Brief 1:
Answer these questions using the text titled "Reading PDF Files is Painful":
(a) Which college is given as the scope?
(b) Which export formats are listed as examples?
(c) What font size does the parser check for along with the SegoeUIBold font?
Brief 2: In the text titled "Reading PDF Files is Painful", retype the part from "What does a" to "to fulfill requirements." without changes.

### Reading PDF Files is Painful

What does a student need to transfer?

They come to our website with goals (target schools) and leave with a plan to meet those goals.
The user provides every degree program they seek to transfer into, and we give them a list of classes they need to fulfill those requirements.
Let's make an example schedule for them that accounts for unit load, prerequisites, and corequisites.
OR
Let's inform the the user of all the classes they need to take to fulfill requirements.
OR
Let's audit a user's schedule to see if it will meet all requirements.
HOW
Do we structure our backend database to afford these options?
WHY
Should a user use our website instead of doing it themselves?
WHAT
Do we export the information as to the user? (Excel, Google Sheets, CSV, TSV, etc.)

SCOPE - De Anza College
UC's first
CSU's

In [16]:
import pandas as pd
import re
import json
from pypdf import PdfReader 

class Parser:
    """
    A class used to parse agreement pdf files from assist.org

    ...

    Attributes
    ----------
    id : str
        the id of the agreement being parsed
    filename : str
        the location and name of the .pdf file to be parsed
    reader : PdfReader
        PdfReader object from the pypdf library
    ...
    
    Methods
    -------
    
    """

    def __init__(self, id=None):
        if id != None:
            self._id = id
            self._filename = "./pdfs/" + str(id) +".pdf"
            self._reader = PdfReader(self._filename)
            
    def parse(self):
        """
        Parses
        """
        parts = []
        conjunctions = ['←', 'And', 'Or']
        
        def visitor_body(text, cm, tm, font_dict, font_size):
            text = text.replace('\u200b', '').strip()
            if text and text != '\n' and text != ' ':
                # if font_dict['/BaseFont'] == '/SegoeUIBold' and re.match('^(\S+\s)+\d+\w*$', text):
                #     parts.append([text, 0])
                if font_dict['/BaseFont'] == '/SegoeUIBold' and font_size == 19.0:
                    if tm[4] < 500:
                        parts.append([text, 0, 0])
                    else:
                        parts.append([text, 0, 1])
                elif font_dict['/BaseFont'] == '/SegoeUIRegular' and re.match('^(\S+\s)+\(\d+\.\d+\)$', text):
                    if tm[4] < 500:
                        parts.append([text, 2, 0])

Data segment:
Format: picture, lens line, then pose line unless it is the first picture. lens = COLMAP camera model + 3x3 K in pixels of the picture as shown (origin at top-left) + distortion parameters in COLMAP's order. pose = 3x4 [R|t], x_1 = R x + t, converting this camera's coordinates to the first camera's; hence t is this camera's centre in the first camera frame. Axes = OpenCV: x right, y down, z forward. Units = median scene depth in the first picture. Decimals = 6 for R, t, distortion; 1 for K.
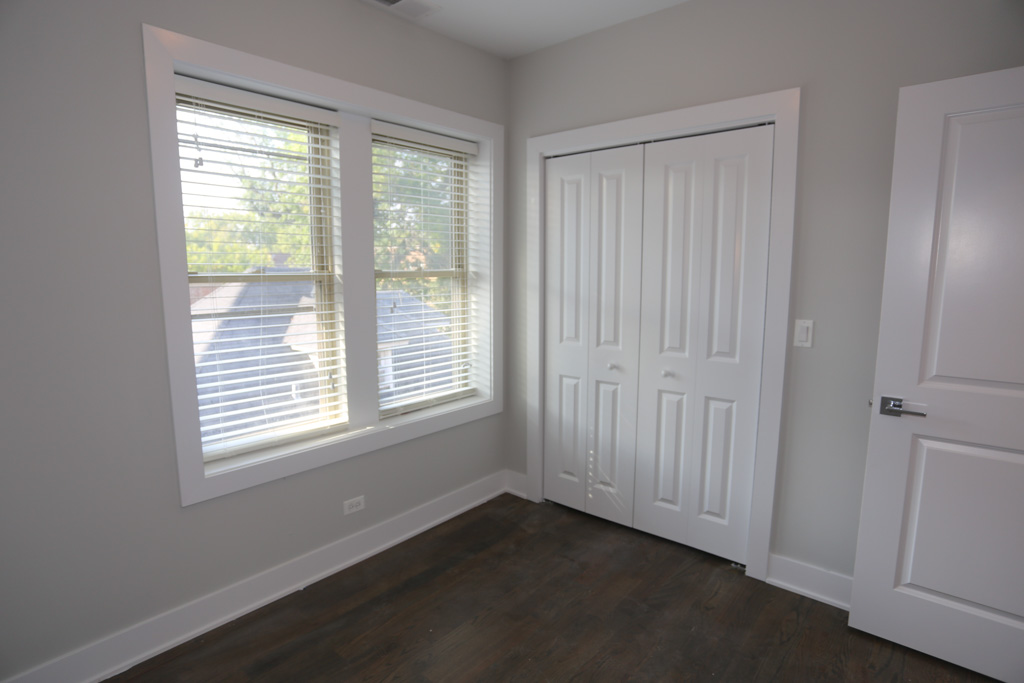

Exercise answer 1:
(a) De Anza College
(b) Excel, Google Sheets, CSV and TSV
(c) 19.0

Exercise answer 2:
What does a student need to transfer?

They come to our website with goals (target schools) and leave with a plan to meet those goals.
The user provides every degree program they seek to transfer into, and we give them a list of classes they need to fulfill those requirements.
Let's make an example schedule for them that accounts for unit load, prerequisites, and corequisites.
OR
Let's inform the the user of all the classes they need to take to fulfill requirements.